Prime Minister Recep Tayyip Erdoğan argued in his live speech to the nation on TV yesterday that Turkey has left behind a passive and infertile foreign policy, and moved into a more influential position in international affairs.
"We successfully conveyed our position on the wrong practices concerning anti-terrorism efforts at the 60th NATO anniversary," Prime minister Erdoğan said.
Turkey had opposed former Danish Prime Minister Anders Fogh Rasmussen’s candidacy for the post of secretary general for NATO, on the grounds that he did not clamp down on terrorist Kurdistan Workers’ Party, or PKK’s, TV channel Roj TV in Denmark.
"Turkey openly expressed its objections and sensitivities at the summit hosted by Germany and France," he said.

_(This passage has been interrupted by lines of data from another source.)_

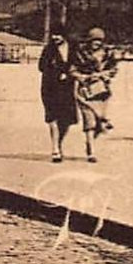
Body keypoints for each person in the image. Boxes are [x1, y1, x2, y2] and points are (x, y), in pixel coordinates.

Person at [38, 24, 82, 163]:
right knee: (52, 118)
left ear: (64, 35)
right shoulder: (49, 49)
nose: (55, 38)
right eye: (53, 35)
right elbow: (41, 66)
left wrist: (69, 75)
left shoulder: (74, 48)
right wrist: (56, 71)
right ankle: (55, 149)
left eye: (58, 35)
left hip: (67, 88)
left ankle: (58, 143)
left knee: (67, 120)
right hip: (50, 87)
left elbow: (78, 64)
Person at [70, 26, 117, 144]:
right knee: (89, 120)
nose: (96, 43)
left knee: (98, 118)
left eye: (99, 41)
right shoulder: (80, 54)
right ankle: (90, 149)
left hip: (101, 90)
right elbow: (72, 70)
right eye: (94, 40)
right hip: (85, 90)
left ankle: (101, 122)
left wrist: (105, 75)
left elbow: (113, 69)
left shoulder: (107, 53)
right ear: (89, 41)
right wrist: (83, 77)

"No one should doubt that Turkey will maintain its pro-solution and pro-peace stance in its foreign policies with the same steadfastness. We are determined to tackle the problems posed to us by the past and by the global conditions," he said.
"We are aware of the fact that Turkey can go nowhere with an inward-looking foreign policy, disinterested to world affairs and regional matters, evading problems, seeking deadlocks but not solutions," Prime Minister Erdoğan said, recalling that the leaders of Afghanistan and Pakistan met in Turkey to sort out militancy problems that were poisoning their relations.
"Turkey will continue to maintain its cool headedness in every international setting," he said.
Prime Minister Recep Tayyip Erdoğan’s foreign policy advisor Ahmed Davutoğlu advocates a foreign policy based on "zero problems with neighbors" in line with what he terms the Ottoman identity of Turkey’s past.